This is of no geopolitical importance by itself, of course. Nobody is worried it will be a launching pad for an invasion of Britain from the continent.
But this assessment of the irony is plain wrong:
Then there is the grim irony of Belgium this week assuming the presidency of the troubled European Union for the next six months. The E.U. is committed to the idea of an "ever closer union" among the peoples of Europe, but its main institutions are based in Brussels, the capital of a country whose Dutch and French speakers are perpetually squabbling.
Why would the EU care if Belgium is a part of their empire or whether it is under the rule of the EU as two separate entities?
Indeed, I think such fragmentation is completely in the EU's interest:
Why should the Brussels bureaucrats care if they ignore Belgians or Flemish and Walloons?
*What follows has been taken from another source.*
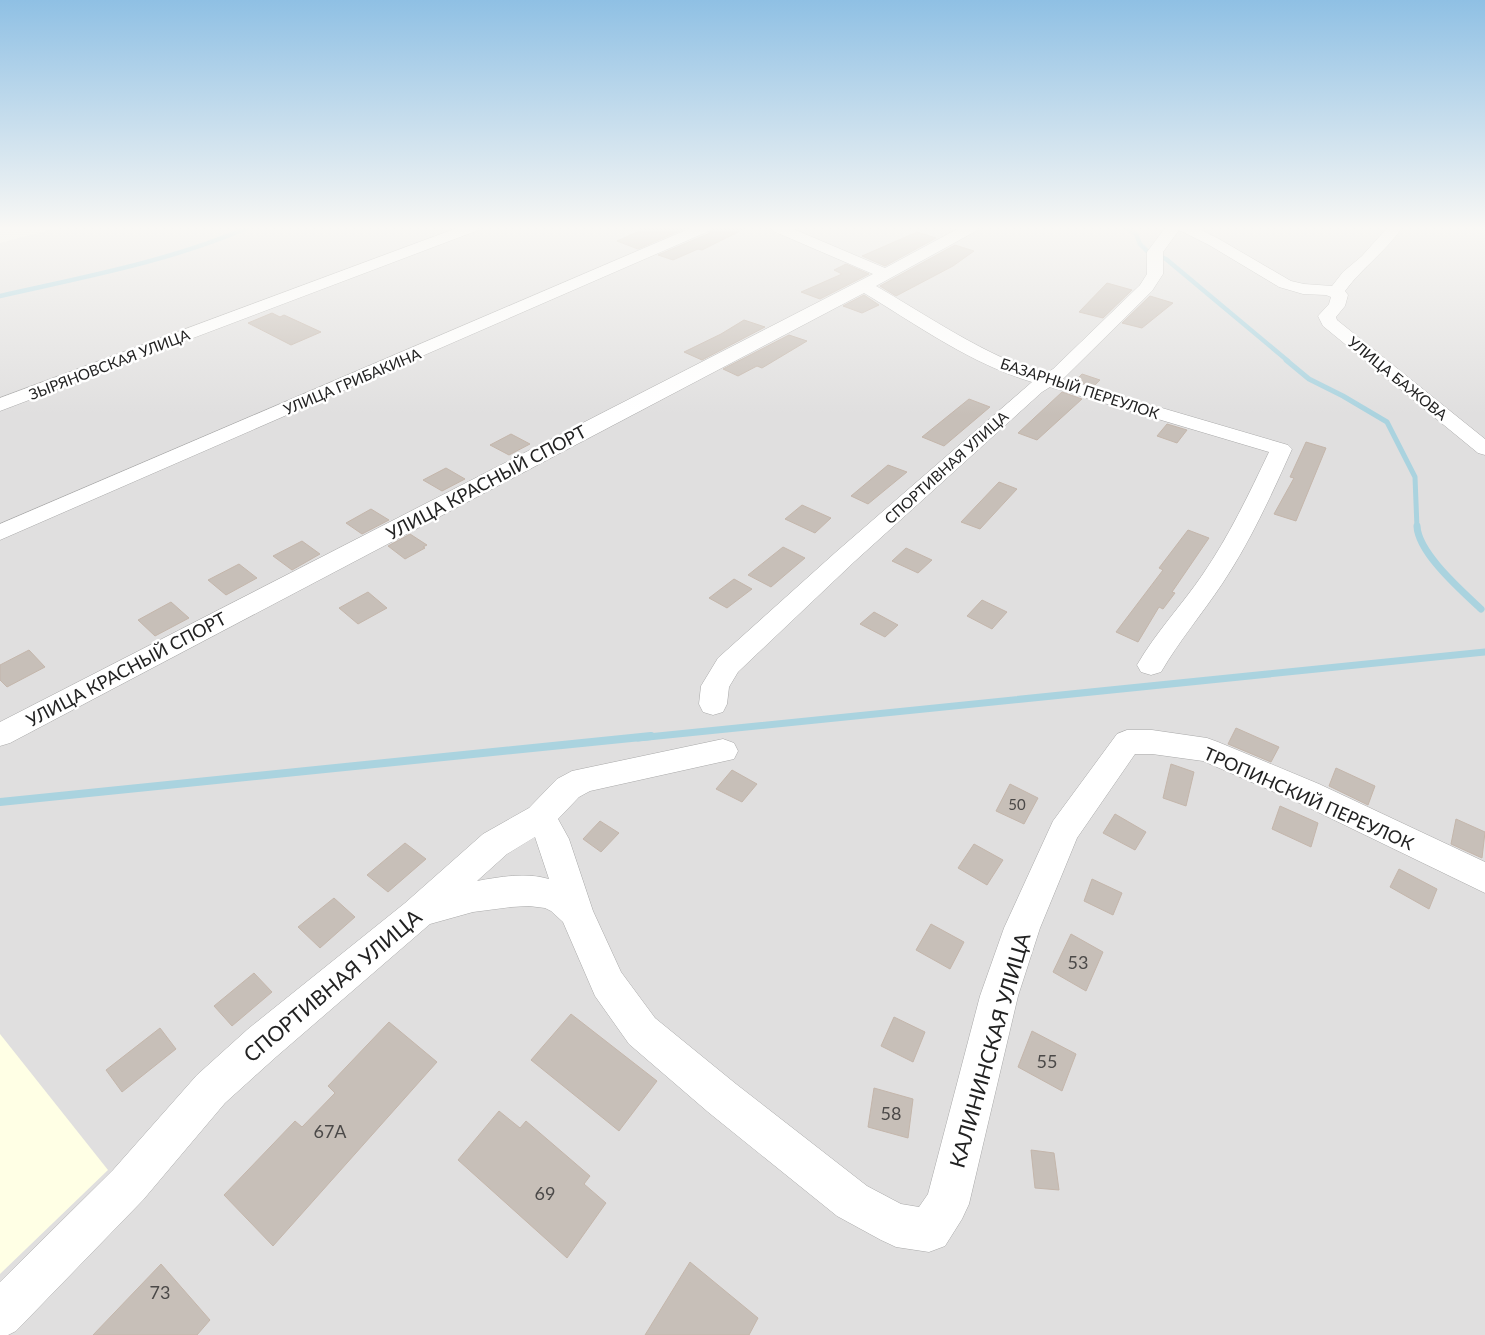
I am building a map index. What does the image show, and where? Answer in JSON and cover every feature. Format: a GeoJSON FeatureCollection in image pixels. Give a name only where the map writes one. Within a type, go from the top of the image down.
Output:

Hell, the more the merrier. If larger states have difficulty moving the central proto-state, how will little specks on the map have any impact at all? Only the nation-states smart enough not to subdivide will retain any influence at all. But they will likely be swamped by population numbers. And who will be smart enough to resist the lure of their own flag!
There could be a Flemish Oblast and a Walloon Oblast to join with scores of other administrative entities.
This is classic divide and conquer.
Consider this incentive to divide a feature of the European Union rather than a bug. The Brussels transnational elites will laugh all the way to their new undemocratic empire while the silly people atomize their once-influential nation-states into little ethnic theme parks.
Let the people have their postage stamps and flags, the EU overlords likely think! The power will lie in Brussels, and who will be large enough to stop them?
Heck, the only problem from the EU's point of view is that Germany isn't the country threatening to break up into little principalities.